WHAT IS REQUIRED: Go through the entries and write each one out again unchanged.
*** INPUT DATA
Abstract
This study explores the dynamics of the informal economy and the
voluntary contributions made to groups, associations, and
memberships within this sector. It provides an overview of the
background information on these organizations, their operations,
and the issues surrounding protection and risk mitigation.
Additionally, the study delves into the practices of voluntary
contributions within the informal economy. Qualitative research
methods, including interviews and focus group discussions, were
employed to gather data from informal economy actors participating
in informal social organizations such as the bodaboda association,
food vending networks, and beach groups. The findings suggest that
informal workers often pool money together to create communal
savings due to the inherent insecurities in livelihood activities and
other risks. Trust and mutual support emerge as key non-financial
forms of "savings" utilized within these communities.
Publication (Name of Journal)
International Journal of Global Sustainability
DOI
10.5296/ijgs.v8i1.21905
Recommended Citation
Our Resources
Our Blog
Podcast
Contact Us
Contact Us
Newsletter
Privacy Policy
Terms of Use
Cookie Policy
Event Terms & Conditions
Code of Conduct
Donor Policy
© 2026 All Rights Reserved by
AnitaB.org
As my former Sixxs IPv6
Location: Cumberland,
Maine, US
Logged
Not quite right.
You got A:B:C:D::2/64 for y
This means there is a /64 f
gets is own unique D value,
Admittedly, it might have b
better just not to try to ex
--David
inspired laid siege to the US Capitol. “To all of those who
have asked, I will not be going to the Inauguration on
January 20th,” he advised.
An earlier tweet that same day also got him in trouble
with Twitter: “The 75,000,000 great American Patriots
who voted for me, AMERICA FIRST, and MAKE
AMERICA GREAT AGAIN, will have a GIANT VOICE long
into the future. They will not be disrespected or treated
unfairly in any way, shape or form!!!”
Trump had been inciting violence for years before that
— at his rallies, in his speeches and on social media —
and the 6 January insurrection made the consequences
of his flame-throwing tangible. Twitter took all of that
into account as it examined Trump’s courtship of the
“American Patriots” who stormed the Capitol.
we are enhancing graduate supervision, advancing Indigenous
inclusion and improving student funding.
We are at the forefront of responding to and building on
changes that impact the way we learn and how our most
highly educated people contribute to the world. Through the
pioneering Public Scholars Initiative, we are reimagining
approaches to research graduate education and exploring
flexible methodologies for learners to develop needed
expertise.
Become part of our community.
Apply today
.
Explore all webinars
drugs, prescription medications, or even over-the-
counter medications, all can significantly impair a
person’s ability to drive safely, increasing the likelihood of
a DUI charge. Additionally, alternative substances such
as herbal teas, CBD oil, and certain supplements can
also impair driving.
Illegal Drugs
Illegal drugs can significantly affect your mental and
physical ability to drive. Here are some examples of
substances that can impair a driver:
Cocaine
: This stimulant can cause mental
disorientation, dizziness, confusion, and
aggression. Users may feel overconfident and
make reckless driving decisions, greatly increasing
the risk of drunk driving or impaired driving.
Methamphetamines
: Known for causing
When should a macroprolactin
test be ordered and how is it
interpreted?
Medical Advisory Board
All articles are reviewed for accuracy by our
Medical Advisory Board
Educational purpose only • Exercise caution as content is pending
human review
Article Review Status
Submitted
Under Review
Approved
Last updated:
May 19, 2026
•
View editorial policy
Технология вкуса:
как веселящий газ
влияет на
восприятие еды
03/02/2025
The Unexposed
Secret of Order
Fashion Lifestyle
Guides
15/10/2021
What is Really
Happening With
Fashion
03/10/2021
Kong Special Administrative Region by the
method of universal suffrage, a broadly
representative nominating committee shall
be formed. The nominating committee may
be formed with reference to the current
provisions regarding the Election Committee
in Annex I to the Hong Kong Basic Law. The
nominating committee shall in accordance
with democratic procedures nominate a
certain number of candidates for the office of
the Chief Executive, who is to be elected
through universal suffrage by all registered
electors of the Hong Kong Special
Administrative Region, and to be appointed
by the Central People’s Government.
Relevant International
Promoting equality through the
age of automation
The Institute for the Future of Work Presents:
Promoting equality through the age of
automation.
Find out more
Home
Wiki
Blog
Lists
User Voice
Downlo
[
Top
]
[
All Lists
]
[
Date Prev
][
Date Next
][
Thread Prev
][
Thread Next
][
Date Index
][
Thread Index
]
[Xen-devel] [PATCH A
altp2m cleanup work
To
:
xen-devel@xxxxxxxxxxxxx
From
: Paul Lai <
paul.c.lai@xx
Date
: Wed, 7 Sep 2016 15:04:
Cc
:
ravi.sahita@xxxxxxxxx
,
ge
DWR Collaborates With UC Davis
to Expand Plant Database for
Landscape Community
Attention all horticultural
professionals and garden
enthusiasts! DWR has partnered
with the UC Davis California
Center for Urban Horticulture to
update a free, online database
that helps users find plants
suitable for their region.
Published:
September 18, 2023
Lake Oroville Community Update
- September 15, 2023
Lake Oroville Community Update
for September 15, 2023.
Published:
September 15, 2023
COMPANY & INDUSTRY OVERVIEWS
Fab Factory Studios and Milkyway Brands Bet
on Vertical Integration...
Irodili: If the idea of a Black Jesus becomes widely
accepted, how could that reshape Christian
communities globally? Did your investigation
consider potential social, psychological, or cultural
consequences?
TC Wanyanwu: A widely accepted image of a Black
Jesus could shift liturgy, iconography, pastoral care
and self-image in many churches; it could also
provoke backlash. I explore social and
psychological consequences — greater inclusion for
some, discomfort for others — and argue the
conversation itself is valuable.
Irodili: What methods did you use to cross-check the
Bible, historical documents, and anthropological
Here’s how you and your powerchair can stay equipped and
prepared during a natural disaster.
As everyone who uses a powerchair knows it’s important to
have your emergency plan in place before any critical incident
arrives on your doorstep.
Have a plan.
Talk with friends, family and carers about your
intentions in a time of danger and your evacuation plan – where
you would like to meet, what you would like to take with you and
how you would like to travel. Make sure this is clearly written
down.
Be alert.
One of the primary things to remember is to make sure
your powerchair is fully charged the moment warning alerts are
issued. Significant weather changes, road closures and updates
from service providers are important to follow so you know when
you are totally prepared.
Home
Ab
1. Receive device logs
******
WRITTEN RESPONSE:
Abstract
This study explores the dynamics of the informal economy and the
voluntary contributions made to groups, associations, and
memberships within this sector. It provides an overview of the
background information on these organizations, their operations,
and the issues surrounding protection and risk mitigation.
Additionally, the study delves into the practices of voluntary
contributions within the informal economy. Qualitative research
methods, including interviews and focus group discussions, were
employed to gather data from informal economy actors participating
in informal social organizations such as the bodaboda association,
food vending networks, and beach groups. The findings suggest that
informal workers often pool money together to create communal
savings due to the inherent insecurities in livelihood activities and
other risks. Trust and mutual support emerge as key non-financial
forms of "savings" utilized within these communities.
Publication (Name of Journal)
International Journal of Global Sustainability
DOI
10.5296/ijgs.v8i1.21905
Recommended Citation
Our Resources
Our Blog
Podcast
Contact Us
Contact Us
Newsletter
Privacy Policy
Terms of Use
Cookie Policy
Event Terms & Conditions
Code of Conduct
Donor Policy
© 2026 All Rights Reserved by
AnitaB.org
As my former Sixxs IPv6
Location: Cumberland,
Maine, US
Logged
Not quite right.
You got A:B:C:D::2/64 for y
This means there is a /64 f
gets is own unique D value,
Admittedly, it might have b
better just not to try to ex
--David
inspired laid siege to the US Capitol. “To all of those who
have asked, I will not be going to the Inauguration on
January 20th,” he advised.
An earlier tweet that same day also got him in trouble
with Twitter: “The 75,000,000 great American Patriots
who voted for me, AMERICA FIRST, and MAKE
AMERICA GREAT AGAIN, will have a GIANT VOICE long
into the future. They will not be disrespected or treated
unfairly in any way, shape or form!!!”
Trump had been inciting violence for years before that
— at his rallies, in his speeches and on social media —
and the 6 January insurrection made the consequences
of his flame-throwing tangible. Twitter took all of that
into account as it examined Trump’s courtship of the
“American Patriots” who stormed the Capitol.
we are enhancing graduate supervision, advancing Indigenous
inclusion and improving student funding.
We are at the forefront of responding to and building on
changes that impact the way we learn and how our most
highly educated people contribute to the world. Through the
pioneering Public Scholars Initiative, we are reimagining
approaches to research graduate education and exploring
flexible methodologies for learners to develop needed
expertise.
Become part of our community.
Apply today
.
Explore all webinars
drugs, prescription medications, or even over-the-
counter medications, all can significantly impair a
person’s ability to drive safely, increasing the likelihood of
a DUI charge. Additionally, alternative substances such
as herbal teas, CBD oil, and certain supplements can
also impair driving.
Illegal Drugs
Illegal drugs can significantly affect your mental and
physical ability to drive. Here are some examples of
substances that can impair a driver:
Cocaine
: This stimulant can cause mental
disorientation, dizziness, confusion, and
aggression. Users may feel overconfident and
make reckless driving decisions, greatly increasing
the risk of drunk driving or impaired driving.
Methamphetamines
: Known for causing
When should a macroprolactin
test be ordered and how is it
interpreted?
Medical Advisory Board
All articles are reviewed for accuracy by our
Medical Advisory Board
Educational purpose only • Exercise caution as content is pending
human review
Article Review Status
Submitted
Under Review
Approved
Last updated:
May 19, 2026
•
View editorial policy
Технология вкуса:
как веселящий газ
влияет на
восприятие еды
03/02/2025
The Unexposed
Secret of Order
Fashion Lifestyle
Guides
15/10/2021
What is Really
Happening With
Fashion
03/10/2021
Kong Special Administrative Region by the
method of universal suffrage, a broadly
representative nominating committee shall
be formed. The nominating committee may
be formed with reference to the current
provisions regarding the Election Committee
in Annex I to the Hong Kong Basic Law. The
nominating committee shall in accordance
with democratic procedures nominate a
certain number of candidates for the office of
the Chief Executive, who is to be elected
through universal suffrage by all registered
electors of the Hong Kong Special
Administrative Region, and to be appointed
by the Central People’s Government.
Relevant International
Promoting equality through the
age of automation
The Institute for the Future of Work Presents:
Promoting equality through the age of
automation.
Find out more
Home
Wiki
Blog
Lists
User Voice
Downlo
[
Top
]
[
All Lists
]
[
Date Prev
][
Date Next
][
Thread Prev
][
Thread Next
][
Date Index
][
Thread Index
]
[Xen-devel] [PATCH A
altp2m cleanup work
To
:
xen-devel@xxxxxxxxxxxxx
From
: Paul Lai <
paul.c.lai@xx
Date
: Wed, 7 Sep 2016 15:04:
Cc
:
ravi.sahita@xxxxxxxxx
,
ge
DWR Collaborates With UC Davis
to Expand Plant Database for
Landscape Community
Attention all horticultural
professionals and garden
enthusiasts! DWR has partnered
with the UC Davis California
Center for Urban Horticulture to
update a free, online database
that helps users find plants
suitable for their region.
Published:
September 18, 2023
Lake Oroville Community Update
- September 15, 2023
Lake Oroville Community Update
for September 15, 2023.
Published:
September 15, 2023
COMPANY & INDUSTRY OVERVIEWS
Fab Factory Studios and Milkyway Brands Bet
on Vertical Integration...
Irodili: If the idea of a Black Jesus becomes widely
accepted, how could that reshape Christian
communities globally? Did your investigation
consider potential social, psychological, or cultural
consequences?
TC Wanyanwu: A widely accepted image of a Black
Jesus could shift liturgy, iconography, pastoral care
and self-image in many churches; it could also
provoke backlash. I explore social and
psychological consequences — greater inclusion for
some, discomfort for others — and argue the
conversation itself is valuable.
Irodili: What methods did you use to cross-check the
Bible, historical documents, and anthropological
Here’s how you and your powerchair can stay equipped and
prepared during a natural disaster.
As everyone who uses a powerchair knows it’s important to
have your emergency plan in place before any critical incident
arrives on your doorstep.
Have a plan.
Talk with friends, family and carers about your
intentions in a time of danger and your evacuation plan – where
you would like to meet, what you would like to take with you and
how you would like to travel. Make sure this is clearly written
down.
Be alert.
One of the primary things to remember is to make sure
your powerchair is fully charged the moment warning alerts are
issued. Significant weather changes, road closures and updates
from service providers are important to follow so you know when
you are totally prepared.
Home
Ab
1. Receive device logs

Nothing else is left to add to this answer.